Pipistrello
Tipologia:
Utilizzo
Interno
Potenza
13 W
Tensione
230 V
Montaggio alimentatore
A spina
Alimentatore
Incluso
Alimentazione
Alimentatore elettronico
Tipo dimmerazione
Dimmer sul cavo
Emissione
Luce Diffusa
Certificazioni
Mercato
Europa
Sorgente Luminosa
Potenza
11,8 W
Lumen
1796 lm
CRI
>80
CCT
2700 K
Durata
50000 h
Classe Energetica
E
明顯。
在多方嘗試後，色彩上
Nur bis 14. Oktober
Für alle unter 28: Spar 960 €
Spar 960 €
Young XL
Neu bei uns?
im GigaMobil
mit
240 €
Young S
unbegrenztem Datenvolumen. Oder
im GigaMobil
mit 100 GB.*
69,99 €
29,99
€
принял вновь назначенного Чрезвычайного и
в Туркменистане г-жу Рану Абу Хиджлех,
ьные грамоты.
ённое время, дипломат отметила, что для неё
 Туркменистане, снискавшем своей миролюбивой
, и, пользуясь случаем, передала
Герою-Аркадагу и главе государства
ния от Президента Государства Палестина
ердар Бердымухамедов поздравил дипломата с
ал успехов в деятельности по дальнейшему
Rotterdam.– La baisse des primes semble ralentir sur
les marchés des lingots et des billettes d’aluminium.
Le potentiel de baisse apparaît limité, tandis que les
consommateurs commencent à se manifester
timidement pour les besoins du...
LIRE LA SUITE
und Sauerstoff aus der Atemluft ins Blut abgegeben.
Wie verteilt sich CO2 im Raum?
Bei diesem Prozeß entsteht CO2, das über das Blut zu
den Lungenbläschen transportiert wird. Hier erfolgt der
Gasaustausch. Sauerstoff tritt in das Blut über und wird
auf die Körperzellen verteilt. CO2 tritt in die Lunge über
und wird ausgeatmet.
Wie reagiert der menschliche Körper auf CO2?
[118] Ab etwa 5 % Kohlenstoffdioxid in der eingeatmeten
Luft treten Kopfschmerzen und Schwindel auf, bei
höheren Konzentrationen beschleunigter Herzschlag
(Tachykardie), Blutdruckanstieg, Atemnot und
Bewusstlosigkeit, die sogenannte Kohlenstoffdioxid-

Instructions to follow:
Exactly as written, give the records again.

Answer for the task:
Pipistrello
Tipologia:
Utilizzo
Interno
Potenza
13 W
Tensione
230 V
Montaggio alimentatore
A spina
Alimentatore
Incluso
Alimentazione
Alimentatore elettronico
Tipo dimmerazione
Dimmer sul cavo
Emissione
Luce Diffusa
Certificazioni
Mercato
Europa
Sorgente Luminosa
Potenza
11,8 W
Lumen
1796 lm
CRI
>80
CCT
2700 K
Durata
50000 h
Classe Energetica
E
明顯。
在多方嘗試後，色彩上
Nur bis 14. Oktober
Für alle unter 28: Spar 960 €
Spar 960 €
Young XL
Neu bei uns?
im GigaMobil
mit
240 €
Young S
unbegrenztem Datenvolumen. Oder
im GigaMobil
mit 100 GB.*
69,99 €
29,99
€
принял вновь назначенного Чрезвычайного и
в Туркменистане г-жу Рану Абу Хиджлех,
ьные грамоты.
ённое время, дипломат отметила, что для неё
 Туркменистане, снискавшем своей миролюбивой
, и, пользуясь случаем, передала
Герою-Аркадагу и главе государства
ния от Президента Государства Палестина
ердар Бердымухамедов поздравил дипломата с
ал успехов в деятельности по дальнейшему
Rotterdam.– La baisse des primes semble ralentir sur
les marchés des lingots et des billettes d’aluminium.
Le potentiel de baisse apparaît limité, tandis que les
consommateurs commencent à se manifester
timidement pour les besoins du...
LIRE LA SUITE
und Sauerstoff aus der Atemluft ins Blut abgegeben.
Wie verteilt sich CO2 im Raum?
Bei diesem Prozeß entsteht CO2, das über das Blut zu
den Lungenbläschen transportiert wird. Hier erfolgt der
Gasaustausch. Sauerstoff tritt in das Blut über und wird
auf die Körperzellen verteilt. CO2 tritt in die Lunge über
und wird ausgeatmet.
Wie reagiert der menschliche Körper auf CO2?
[118] Ab etwa 5 % Kohlenstoffdioxid in der eingeatmeten
Luft treten Kopfschmerzen und Schwindel auf, bei
höheren Konzentrationen beschleunigter Herzschlag
(Tachykardie), Blutdruckanstieg, Atemnot und
Bewusstlosigkeit, die sogenannte Kohlenstoffdioxid-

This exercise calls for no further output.